◆ Task requirements
Switch "sample answer" to "model answer" throughout the listing below and write out the lines again with nothing else altered. Leave out the pictures.

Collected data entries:
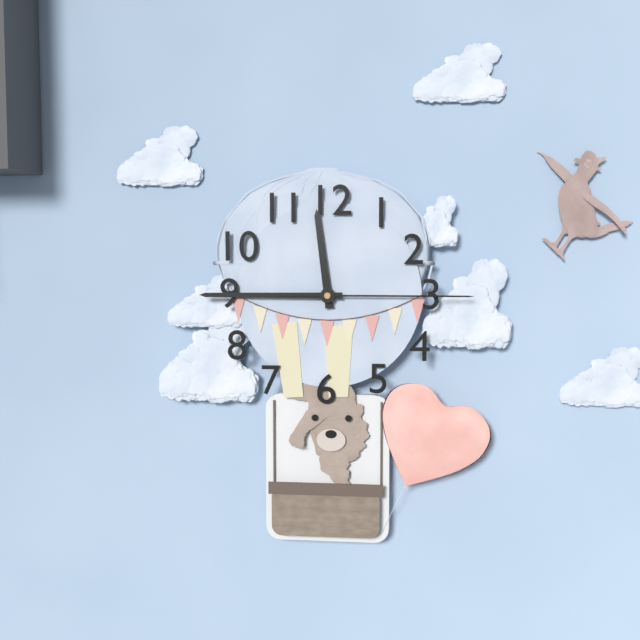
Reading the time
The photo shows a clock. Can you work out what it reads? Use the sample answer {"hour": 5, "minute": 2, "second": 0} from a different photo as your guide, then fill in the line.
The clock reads {"hour": 11, "minute": 45, "second": 15}
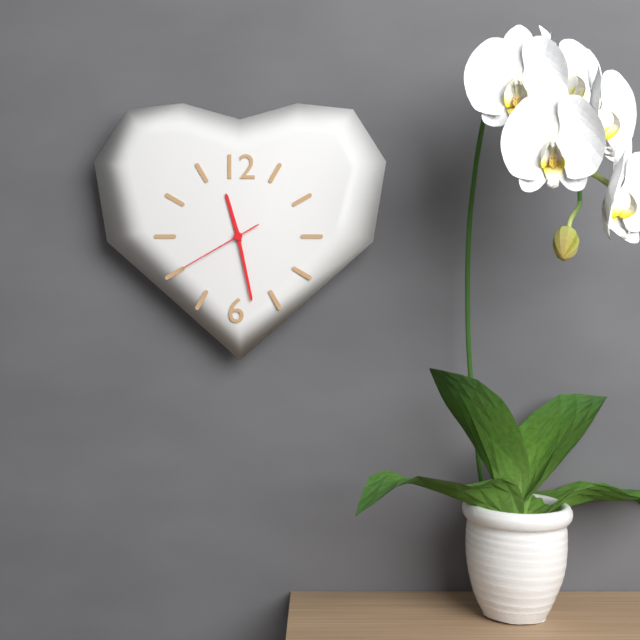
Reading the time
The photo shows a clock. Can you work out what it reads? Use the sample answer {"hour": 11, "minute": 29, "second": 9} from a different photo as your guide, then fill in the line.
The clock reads {"hour": 11, "minute": 28, "second": 40}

◆ Answer to this exercise
Reading the time
The photo shows a clock. Can you work out what it reads? Use the model answer {"hour": 5, "minute": 2, "second": 0} from a different photo as your guide, then fill in the line.
The clock reads {"hour": 11, "minute": 45, "second": 15}
Reading the time
The photo shows a clock. Can you work out what it reads? Use the model answer {"hour": 11, "minute": 29, "second": 9} from a different photo as your guide, then fill in the line.
The clock reads {"hour": 11, "minute": 28, "second": 40}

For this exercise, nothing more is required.